So, we get Ned an excellent interview. We warned him when we interviewed him that he was focusing so much on “not making a mistake” and that he wasn’t selling himself in the right way. He kept going over and over and over the fact that he had made a mistake and he didn’t want to make a mistake again. We totally understand Ned’s situation. When anyone makes any kind of mistake, especially in taking a job, they don’t want to make another one.
Unfortunately, Ned went into the hiring authority and, according to the hiring authority, “he interviewed me. He had a whole list of 15 or 20 questions that he asked me before I got a chance to even interview him. Apparently, he made a mistake in his last job and he is so worried about making a mistake again, he interviewed me. I’m not interested in him.”

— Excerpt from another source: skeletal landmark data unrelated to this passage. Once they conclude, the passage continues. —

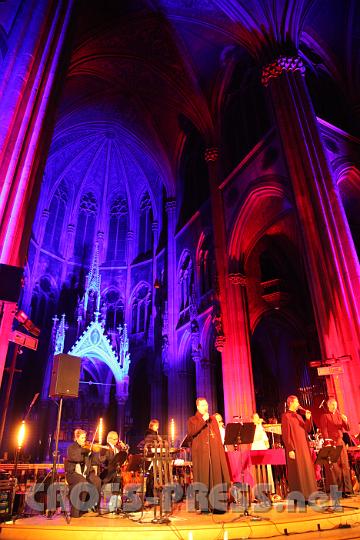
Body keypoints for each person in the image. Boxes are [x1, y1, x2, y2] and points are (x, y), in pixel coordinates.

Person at [187, 397, 230, 512]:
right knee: (203, 477)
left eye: (206, 405)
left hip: (214, 452)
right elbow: (192, 433)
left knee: (215, 476)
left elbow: (217, 436)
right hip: (201, 454)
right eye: (203, 405)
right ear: (198, 407)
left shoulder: (213, 419)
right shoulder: (192, 420)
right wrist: (202, 421)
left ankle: (217, 505)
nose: (205, 407)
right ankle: (204, 506)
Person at [281, 396, 317, 502]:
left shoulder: (299, 417)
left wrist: (308, 418)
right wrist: (290, 448)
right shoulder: (286, 416)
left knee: (307, 470)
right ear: (291, 403)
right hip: (295, 447)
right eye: (297, 402)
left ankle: (310, 495)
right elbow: (286, 434)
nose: (298, 404)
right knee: (298, 472)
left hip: (304, 447)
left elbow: (308, 429)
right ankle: (301, 497)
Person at [319, 398, 353, 497]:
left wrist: (345, 421)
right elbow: (324, 430)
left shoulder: (339, 416)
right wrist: (328, 443)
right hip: (332, 442)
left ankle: (347, 490)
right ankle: (339, 491)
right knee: (336, 468)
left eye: (335, 404)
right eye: (332, 404)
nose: (334, 406)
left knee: (345, 465)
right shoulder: (325, 416)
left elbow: (347, 428)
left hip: (340, 442)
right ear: (328, 405)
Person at [65, 428, 102, 518]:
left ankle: (93, 507)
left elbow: (96, 461)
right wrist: (84, 451)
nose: (84, 440)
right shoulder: (71, 448)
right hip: (72, 473)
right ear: (76, 438)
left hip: (86, 472)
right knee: (83, 482)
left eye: (84, 437)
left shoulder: (87, 448)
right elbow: (76, 458)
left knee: (97, 481)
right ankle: (78, 511)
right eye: (82, 438)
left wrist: (94, 453)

The lesson here is real simple. No matter how much of a mistake you made in the last job decision you made, you have to focus on interviewing well for the next job. You have to sell your features, advantages and benefits to the prospective employer. If you sell yourself well enough, the organization will give you every reason in the world that you should… or shouldn’t… go to work there.
Ned got so wrapped up in protecting himself that he didn’t interview well. What’s even worse is that when we mentioned this to him in a follow-up conversation after we spoke to the employer, he further justified the way he approached it by saying that, “he just couldn’t afford to make a mistake again.”
Ned isn’t going to get hired by anyone if he keeps approaching interviews in this manner.